Safety Precautions and Complications

  • Drug interactions affecting PK: CYP450 inducers/inhibitors, protein binding displacement, changes in GI pH (antacids reduce absorption of many drugs).
  • Toxicity risks: Narrow therapeutic index drugs (lithium, digoxin, warfarin) require monitoring of serum levels.
  • Patient education: Take medications consistently with regard to food, avoid grapefruit juice (CYP3A4 inhibitor), report side effects early.
  • Therapeutic drug monitoring (TDM): Essential for drugs like phenytoin, valproic acid, vancomycin.

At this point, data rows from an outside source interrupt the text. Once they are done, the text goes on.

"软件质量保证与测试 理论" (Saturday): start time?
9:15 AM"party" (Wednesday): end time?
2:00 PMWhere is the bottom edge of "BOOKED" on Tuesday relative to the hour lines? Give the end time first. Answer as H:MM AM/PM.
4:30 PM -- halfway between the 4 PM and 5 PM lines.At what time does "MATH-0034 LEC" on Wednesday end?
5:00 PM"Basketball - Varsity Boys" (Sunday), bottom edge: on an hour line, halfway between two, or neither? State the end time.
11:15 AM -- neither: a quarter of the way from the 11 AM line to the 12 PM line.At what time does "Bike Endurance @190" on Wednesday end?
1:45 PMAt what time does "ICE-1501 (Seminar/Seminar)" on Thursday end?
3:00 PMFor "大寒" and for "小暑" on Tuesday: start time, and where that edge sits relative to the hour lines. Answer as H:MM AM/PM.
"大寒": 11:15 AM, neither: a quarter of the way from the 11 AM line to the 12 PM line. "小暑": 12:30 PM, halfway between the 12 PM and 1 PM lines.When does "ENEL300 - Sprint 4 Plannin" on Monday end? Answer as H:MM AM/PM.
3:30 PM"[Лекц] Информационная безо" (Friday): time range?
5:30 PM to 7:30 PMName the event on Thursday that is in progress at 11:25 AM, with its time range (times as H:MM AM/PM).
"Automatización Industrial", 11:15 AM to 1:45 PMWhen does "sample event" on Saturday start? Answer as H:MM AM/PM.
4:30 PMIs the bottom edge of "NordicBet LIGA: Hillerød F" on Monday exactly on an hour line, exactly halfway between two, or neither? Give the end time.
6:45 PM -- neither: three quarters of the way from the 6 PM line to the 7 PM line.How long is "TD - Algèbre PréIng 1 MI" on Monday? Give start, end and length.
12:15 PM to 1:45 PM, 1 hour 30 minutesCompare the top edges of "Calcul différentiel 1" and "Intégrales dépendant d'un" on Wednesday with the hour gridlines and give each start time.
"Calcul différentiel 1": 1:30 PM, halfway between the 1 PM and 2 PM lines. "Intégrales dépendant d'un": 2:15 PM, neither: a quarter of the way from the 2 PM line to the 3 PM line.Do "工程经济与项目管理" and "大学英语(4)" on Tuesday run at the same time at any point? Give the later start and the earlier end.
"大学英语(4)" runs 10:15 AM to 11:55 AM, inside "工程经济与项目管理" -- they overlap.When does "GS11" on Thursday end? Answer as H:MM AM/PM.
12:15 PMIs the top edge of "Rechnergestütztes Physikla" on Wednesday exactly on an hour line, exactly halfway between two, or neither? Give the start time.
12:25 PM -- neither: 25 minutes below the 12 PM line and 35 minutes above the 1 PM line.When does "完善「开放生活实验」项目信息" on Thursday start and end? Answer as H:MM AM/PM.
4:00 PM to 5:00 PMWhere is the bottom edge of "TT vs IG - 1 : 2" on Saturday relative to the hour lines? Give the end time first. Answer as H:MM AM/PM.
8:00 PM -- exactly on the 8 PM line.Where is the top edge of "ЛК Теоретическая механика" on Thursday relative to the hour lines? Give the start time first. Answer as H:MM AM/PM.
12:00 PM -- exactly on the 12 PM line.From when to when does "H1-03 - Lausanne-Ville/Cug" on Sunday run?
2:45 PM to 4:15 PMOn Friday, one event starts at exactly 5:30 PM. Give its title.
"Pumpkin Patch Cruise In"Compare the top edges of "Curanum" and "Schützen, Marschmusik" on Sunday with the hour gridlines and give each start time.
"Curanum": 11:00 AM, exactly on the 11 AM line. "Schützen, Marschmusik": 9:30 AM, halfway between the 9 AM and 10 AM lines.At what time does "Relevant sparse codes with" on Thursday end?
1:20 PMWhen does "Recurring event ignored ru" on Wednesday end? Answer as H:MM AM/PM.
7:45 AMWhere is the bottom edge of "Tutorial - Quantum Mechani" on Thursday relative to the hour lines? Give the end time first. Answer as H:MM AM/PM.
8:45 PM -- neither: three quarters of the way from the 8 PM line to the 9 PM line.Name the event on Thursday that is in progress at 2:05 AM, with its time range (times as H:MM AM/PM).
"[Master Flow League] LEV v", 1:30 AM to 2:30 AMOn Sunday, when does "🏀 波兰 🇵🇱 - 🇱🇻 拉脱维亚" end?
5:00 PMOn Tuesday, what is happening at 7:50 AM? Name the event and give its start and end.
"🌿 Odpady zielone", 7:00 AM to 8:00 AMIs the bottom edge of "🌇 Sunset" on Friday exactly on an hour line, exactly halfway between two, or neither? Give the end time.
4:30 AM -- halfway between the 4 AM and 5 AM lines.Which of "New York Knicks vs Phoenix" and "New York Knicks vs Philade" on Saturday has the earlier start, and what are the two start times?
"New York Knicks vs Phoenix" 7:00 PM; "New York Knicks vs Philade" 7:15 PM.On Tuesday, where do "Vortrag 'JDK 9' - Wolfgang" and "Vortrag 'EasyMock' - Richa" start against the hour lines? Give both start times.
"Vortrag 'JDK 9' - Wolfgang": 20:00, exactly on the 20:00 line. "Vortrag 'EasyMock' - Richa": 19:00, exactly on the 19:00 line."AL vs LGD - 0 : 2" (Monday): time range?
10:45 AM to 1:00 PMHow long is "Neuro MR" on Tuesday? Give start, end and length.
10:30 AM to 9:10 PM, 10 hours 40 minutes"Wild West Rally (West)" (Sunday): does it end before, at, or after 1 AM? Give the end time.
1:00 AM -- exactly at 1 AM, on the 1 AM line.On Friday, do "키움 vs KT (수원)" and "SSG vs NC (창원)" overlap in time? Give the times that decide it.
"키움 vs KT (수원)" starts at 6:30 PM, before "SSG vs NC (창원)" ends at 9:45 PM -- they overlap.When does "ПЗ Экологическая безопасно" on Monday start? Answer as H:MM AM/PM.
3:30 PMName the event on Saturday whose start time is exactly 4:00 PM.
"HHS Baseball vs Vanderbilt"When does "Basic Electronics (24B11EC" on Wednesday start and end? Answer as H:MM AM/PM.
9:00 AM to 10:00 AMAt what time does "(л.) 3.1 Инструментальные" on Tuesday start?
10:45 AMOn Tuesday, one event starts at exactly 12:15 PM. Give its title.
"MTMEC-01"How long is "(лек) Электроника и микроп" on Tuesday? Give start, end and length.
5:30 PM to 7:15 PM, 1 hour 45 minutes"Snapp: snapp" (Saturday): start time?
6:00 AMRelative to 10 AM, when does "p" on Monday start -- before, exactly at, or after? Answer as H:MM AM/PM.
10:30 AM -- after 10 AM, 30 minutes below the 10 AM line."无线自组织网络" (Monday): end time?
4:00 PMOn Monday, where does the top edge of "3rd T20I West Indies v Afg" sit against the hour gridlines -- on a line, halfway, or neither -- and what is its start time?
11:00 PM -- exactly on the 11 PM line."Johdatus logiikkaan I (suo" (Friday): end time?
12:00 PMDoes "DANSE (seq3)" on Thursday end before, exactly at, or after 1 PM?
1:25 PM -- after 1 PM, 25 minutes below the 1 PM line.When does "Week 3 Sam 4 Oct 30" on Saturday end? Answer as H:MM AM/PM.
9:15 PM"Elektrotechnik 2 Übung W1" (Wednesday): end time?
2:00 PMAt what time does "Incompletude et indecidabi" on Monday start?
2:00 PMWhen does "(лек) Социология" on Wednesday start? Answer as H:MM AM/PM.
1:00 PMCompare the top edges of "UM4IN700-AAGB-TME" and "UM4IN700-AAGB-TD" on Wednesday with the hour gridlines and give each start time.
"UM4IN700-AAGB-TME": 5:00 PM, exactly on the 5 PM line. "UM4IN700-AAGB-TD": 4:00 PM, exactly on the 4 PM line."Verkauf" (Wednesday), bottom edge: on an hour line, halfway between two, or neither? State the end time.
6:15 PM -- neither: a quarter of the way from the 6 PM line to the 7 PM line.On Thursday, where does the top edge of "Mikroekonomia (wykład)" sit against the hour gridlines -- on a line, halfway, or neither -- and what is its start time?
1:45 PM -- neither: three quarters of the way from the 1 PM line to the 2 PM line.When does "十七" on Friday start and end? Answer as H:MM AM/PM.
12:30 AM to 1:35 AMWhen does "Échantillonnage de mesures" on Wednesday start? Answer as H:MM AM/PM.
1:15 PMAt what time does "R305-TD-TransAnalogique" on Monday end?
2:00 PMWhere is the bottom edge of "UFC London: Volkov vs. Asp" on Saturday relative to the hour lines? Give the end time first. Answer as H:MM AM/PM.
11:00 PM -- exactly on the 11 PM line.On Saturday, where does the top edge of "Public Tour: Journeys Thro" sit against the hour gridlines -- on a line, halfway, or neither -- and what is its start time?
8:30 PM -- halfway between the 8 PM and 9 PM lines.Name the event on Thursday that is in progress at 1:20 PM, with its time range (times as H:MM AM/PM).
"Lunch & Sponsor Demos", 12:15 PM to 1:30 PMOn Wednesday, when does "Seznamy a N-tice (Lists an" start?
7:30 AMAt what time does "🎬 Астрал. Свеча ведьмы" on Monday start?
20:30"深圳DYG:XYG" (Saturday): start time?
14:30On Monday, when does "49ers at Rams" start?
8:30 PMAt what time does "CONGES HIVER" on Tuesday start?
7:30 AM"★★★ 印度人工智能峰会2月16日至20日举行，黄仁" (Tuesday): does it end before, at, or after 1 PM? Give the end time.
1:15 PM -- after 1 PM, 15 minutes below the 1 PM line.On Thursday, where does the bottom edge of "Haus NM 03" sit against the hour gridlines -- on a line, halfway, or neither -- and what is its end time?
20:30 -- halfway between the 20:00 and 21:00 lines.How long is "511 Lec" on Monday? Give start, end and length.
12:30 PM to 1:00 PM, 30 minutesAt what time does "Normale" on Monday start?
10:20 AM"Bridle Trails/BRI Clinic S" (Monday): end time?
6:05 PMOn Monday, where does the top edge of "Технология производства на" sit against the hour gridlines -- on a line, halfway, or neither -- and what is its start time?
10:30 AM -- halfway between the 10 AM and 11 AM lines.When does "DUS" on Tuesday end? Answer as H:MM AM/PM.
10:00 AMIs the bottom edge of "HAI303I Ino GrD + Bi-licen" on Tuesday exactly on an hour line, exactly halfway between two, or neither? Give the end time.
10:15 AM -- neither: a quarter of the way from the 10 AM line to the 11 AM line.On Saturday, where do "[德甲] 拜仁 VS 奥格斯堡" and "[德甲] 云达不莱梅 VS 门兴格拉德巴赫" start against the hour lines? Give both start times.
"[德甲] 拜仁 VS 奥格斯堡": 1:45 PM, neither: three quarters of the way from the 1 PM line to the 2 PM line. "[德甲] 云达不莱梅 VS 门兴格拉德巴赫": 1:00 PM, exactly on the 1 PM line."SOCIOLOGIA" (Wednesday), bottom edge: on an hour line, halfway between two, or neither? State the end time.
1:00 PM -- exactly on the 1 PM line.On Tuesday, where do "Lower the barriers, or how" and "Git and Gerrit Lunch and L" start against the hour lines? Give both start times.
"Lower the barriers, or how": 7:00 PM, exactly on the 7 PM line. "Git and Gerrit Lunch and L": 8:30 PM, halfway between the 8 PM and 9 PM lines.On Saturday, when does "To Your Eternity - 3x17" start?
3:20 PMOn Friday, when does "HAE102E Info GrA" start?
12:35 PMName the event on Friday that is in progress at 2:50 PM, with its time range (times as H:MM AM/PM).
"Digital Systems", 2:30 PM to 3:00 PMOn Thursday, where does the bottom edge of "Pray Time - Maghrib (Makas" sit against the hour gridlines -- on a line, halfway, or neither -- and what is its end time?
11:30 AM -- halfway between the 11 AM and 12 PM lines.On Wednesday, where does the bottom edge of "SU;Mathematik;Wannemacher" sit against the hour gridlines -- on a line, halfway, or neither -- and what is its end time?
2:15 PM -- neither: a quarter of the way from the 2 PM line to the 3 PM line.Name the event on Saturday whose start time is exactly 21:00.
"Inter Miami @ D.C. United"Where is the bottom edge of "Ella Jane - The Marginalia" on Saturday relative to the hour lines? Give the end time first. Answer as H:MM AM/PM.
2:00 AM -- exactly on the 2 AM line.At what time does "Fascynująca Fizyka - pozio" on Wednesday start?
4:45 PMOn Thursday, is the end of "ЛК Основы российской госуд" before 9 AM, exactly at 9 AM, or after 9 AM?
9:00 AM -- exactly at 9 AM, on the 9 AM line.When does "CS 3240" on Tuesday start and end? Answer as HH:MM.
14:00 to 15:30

Know timing of peak (after absorption) and trough (just before next dose).

Exam Tips and High-Yield Points

  • PK is frequently tested in questions about dosing adjustments, drug interactions, and selecting routes.
  • Memory aid for CYP450 inducers:Rifampin, Phenytoin, Carbamazepine, St. John’s Wort” — think “RPC-St. John”.
  • Memory aid for CYP450 inhibitors:Ketoconazole, Erythromycin, Cimetidine, Grapefruit, Amiodarone” — “KECGA” sounds like “keg-ah.”
  • Half-life rule: After 4 half-lives ~94% eliminated; steady state also reached after 4–5 half-lives.
  • Bioavailability of oral drugs is rarely 100% due to incomplete absorption and first-pass effect. Exception: Some drugs have high bioavailability (e.g., levofloxacin ~99%).
  • Know Vd relationship: If a drug has a very large Vd (e.g., >500 L), it is extensively distributed into tissues and not easily removed by dialysis.
  • Zero-order kinetics = risk of accumulation. If you see ethanol, phenytoin, aspirin overdose on exam, think zero-order.
  • For renally cleared drugs: When CrCl drops, either decrease dose or increase interval. Most common strategies on exams: lengthen interval (e.g., every 12h → every 24h).
  • Steady state concentration is proportional to dose rate (maintenance dose / interval) and inversely proportional to clearance.
  • Practice interpreting scenarios: A patient on warfarin starts taking aspirin → increased bleeding risk (free warfarin ↑ due to protein binding displacement).